Count the lines below that contain the word "للأطفال", and reply with that number alone.

============================================================

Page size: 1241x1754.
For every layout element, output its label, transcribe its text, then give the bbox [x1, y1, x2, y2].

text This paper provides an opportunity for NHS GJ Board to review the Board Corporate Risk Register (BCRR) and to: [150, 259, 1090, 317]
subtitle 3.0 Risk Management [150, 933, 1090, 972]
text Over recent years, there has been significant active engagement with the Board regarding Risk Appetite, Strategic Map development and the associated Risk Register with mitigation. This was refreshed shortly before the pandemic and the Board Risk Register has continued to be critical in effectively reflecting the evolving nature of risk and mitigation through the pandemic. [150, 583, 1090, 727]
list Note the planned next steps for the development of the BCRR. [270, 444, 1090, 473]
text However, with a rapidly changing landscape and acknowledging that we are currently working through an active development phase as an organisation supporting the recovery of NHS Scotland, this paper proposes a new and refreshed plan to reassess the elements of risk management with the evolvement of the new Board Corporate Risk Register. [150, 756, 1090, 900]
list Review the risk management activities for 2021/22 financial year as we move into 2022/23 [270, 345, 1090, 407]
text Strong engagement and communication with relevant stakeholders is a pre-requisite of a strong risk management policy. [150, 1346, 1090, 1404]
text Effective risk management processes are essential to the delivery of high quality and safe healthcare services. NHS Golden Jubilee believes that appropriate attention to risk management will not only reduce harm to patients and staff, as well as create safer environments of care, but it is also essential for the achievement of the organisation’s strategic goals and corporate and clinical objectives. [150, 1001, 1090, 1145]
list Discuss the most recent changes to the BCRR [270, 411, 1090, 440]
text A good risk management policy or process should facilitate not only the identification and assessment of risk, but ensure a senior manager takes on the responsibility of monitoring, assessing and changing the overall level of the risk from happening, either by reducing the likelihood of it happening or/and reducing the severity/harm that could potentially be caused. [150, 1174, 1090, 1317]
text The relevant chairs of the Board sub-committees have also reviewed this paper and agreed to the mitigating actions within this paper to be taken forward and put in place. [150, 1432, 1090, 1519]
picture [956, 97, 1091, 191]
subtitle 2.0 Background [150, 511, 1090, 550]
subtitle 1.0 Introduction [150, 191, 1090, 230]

============================================================

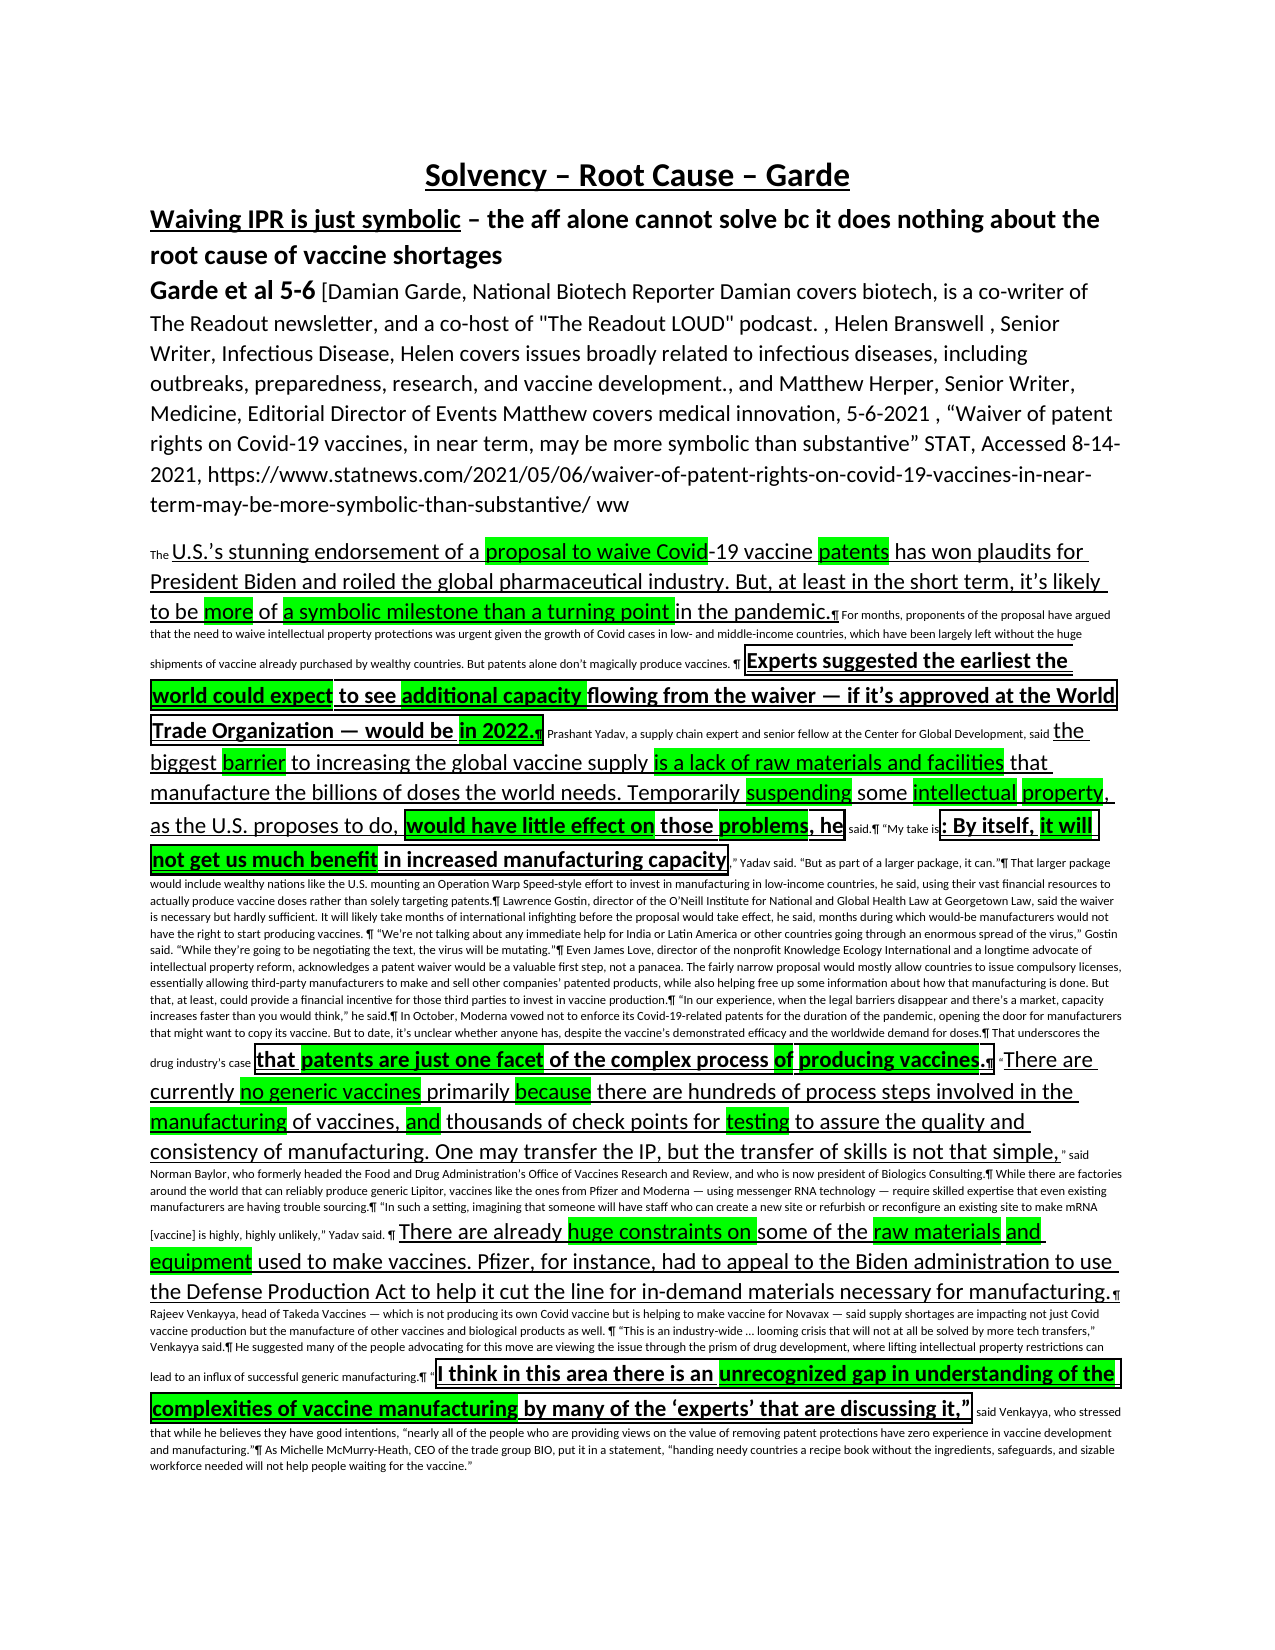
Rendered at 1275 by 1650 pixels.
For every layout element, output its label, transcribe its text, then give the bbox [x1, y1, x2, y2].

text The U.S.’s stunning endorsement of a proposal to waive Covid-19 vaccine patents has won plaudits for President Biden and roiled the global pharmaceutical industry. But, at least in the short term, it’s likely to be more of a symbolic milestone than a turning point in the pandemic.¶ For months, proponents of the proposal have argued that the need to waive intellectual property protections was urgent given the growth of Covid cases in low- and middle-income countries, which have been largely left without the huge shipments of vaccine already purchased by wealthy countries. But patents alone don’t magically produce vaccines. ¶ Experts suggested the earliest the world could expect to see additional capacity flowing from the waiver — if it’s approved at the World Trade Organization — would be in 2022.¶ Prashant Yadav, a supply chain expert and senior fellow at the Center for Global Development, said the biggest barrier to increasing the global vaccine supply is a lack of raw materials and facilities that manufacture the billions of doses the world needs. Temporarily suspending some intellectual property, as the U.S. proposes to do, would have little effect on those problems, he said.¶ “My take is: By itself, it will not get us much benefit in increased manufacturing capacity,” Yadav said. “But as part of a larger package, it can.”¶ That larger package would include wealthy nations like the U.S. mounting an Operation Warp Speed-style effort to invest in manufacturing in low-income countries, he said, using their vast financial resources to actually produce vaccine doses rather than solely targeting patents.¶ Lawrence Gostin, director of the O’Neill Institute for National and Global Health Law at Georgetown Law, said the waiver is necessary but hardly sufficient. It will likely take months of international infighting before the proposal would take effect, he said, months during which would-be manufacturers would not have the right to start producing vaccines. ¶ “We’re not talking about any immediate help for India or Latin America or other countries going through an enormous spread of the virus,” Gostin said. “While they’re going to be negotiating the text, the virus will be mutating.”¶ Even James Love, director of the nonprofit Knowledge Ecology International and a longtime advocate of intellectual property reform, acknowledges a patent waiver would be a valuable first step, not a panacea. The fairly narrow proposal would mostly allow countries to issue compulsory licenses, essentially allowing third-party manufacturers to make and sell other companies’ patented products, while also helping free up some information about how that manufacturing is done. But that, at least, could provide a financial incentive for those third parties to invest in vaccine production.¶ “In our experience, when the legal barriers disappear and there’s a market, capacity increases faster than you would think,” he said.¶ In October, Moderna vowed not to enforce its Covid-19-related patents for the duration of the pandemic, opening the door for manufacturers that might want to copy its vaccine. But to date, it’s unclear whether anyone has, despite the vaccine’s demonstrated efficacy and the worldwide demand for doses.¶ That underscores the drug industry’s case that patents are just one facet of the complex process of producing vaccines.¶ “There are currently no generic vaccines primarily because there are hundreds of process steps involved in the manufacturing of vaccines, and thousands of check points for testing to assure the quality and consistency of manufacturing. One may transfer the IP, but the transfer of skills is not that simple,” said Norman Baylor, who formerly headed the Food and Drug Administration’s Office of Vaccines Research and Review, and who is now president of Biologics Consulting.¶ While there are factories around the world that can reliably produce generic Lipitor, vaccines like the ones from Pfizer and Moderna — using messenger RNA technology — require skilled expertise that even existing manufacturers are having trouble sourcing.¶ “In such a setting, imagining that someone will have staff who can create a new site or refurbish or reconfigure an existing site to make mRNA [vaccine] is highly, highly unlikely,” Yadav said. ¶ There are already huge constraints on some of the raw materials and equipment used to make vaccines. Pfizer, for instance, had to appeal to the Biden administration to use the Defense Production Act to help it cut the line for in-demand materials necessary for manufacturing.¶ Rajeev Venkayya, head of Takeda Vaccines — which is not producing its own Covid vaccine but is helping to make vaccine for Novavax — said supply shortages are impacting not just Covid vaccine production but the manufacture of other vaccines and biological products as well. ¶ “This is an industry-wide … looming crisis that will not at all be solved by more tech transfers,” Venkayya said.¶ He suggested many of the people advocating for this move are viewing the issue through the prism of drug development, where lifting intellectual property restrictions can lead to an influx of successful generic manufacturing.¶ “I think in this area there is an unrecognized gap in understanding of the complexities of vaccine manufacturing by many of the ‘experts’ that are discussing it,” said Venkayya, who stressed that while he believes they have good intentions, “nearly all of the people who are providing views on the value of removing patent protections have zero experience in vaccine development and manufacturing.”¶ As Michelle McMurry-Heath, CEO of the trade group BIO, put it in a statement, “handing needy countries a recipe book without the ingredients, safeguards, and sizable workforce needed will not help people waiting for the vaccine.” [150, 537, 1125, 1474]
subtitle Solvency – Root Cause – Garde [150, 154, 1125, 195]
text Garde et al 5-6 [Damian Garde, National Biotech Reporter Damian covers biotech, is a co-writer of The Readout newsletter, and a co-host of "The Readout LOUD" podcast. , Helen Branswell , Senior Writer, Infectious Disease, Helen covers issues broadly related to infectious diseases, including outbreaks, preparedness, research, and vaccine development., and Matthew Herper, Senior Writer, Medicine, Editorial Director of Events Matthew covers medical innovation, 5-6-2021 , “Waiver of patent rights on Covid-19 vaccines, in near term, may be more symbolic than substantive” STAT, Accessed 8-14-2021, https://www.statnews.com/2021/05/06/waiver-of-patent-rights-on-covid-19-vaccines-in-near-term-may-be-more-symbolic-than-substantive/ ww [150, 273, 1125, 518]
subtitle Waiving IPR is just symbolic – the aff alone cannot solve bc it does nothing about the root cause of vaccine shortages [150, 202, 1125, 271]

============================================================

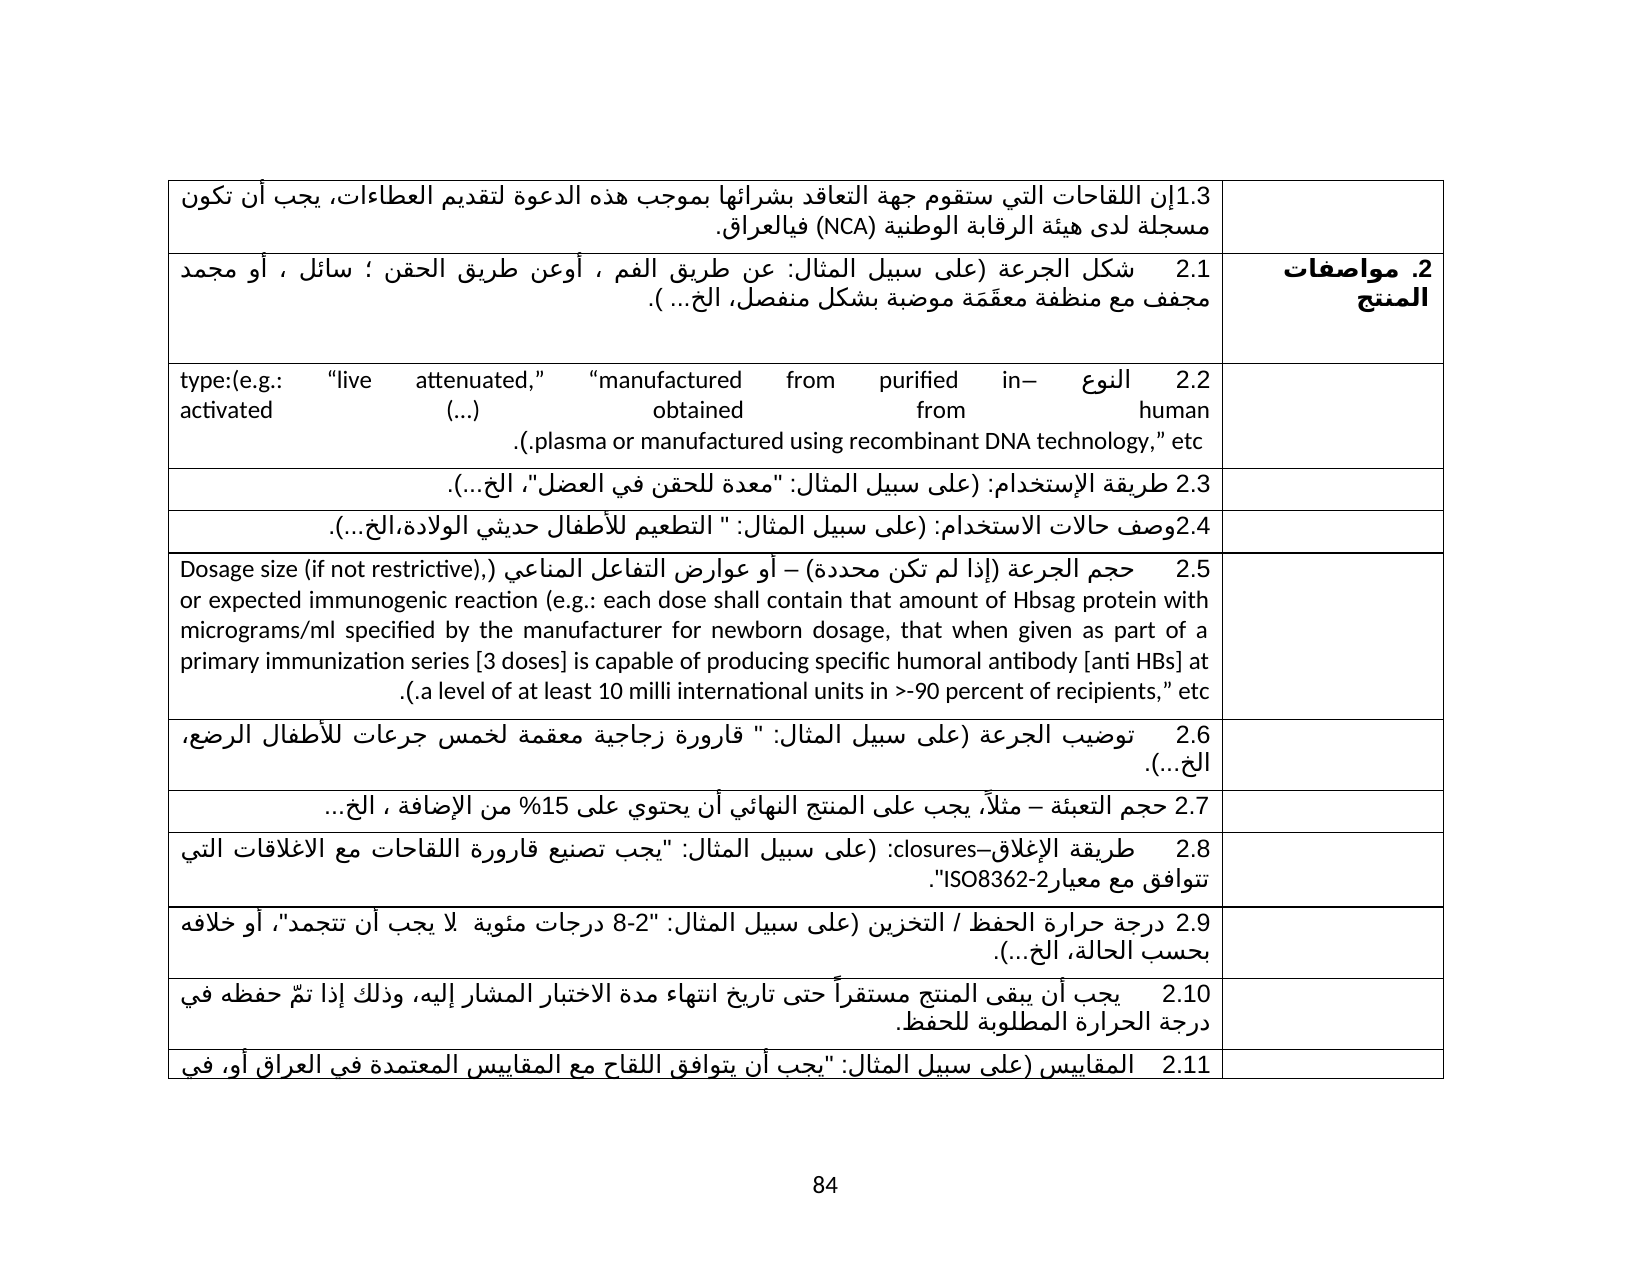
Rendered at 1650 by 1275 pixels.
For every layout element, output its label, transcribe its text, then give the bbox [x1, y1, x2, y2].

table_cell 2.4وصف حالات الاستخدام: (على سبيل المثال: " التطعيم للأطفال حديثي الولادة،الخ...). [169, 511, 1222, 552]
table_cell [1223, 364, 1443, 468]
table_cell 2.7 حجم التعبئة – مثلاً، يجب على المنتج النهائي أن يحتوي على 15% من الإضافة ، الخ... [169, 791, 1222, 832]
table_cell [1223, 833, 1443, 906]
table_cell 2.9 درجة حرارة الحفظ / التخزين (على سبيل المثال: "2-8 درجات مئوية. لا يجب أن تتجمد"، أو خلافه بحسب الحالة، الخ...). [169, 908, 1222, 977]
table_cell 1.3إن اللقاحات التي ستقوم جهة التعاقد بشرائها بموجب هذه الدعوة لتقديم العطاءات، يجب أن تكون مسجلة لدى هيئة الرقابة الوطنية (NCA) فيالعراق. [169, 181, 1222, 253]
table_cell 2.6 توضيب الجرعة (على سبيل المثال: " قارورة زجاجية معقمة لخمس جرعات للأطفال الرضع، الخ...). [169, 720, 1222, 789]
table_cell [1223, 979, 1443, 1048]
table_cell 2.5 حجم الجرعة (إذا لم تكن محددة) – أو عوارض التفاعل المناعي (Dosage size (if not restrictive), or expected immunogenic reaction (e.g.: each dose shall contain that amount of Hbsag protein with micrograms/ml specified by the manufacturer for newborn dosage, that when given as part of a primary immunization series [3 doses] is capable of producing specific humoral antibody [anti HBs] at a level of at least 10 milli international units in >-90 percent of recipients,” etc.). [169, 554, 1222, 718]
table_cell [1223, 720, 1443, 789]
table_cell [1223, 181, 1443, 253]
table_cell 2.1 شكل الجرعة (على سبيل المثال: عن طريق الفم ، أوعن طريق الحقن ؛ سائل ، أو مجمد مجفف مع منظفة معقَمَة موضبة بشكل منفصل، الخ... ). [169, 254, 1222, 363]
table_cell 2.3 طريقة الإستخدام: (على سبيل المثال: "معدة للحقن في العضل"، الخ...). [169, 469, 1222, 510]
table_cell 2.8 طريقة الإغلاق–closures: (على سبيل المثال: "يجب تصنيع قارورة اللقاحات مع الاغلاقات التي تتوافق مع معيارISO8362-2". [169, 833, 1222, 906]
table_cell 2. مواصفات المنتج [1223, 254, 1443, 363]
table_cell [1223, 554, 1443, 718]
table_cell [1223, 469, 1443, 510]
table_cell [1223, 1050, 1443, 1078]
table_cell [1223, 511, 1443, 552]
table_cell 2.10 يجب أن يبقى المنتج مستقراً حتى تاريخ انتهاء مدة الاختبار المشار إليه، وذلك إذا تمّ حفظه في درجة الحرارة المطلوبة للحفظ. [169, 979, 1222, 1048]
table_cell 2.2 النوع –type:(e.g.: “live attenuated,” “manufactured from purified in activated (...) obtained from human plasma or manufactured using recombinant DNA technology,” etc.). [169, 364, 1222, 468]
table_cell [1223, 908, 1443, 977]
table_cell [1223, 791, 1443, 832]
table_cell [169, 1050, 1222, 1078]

============================================================

- THE COMPLETED TASK -
2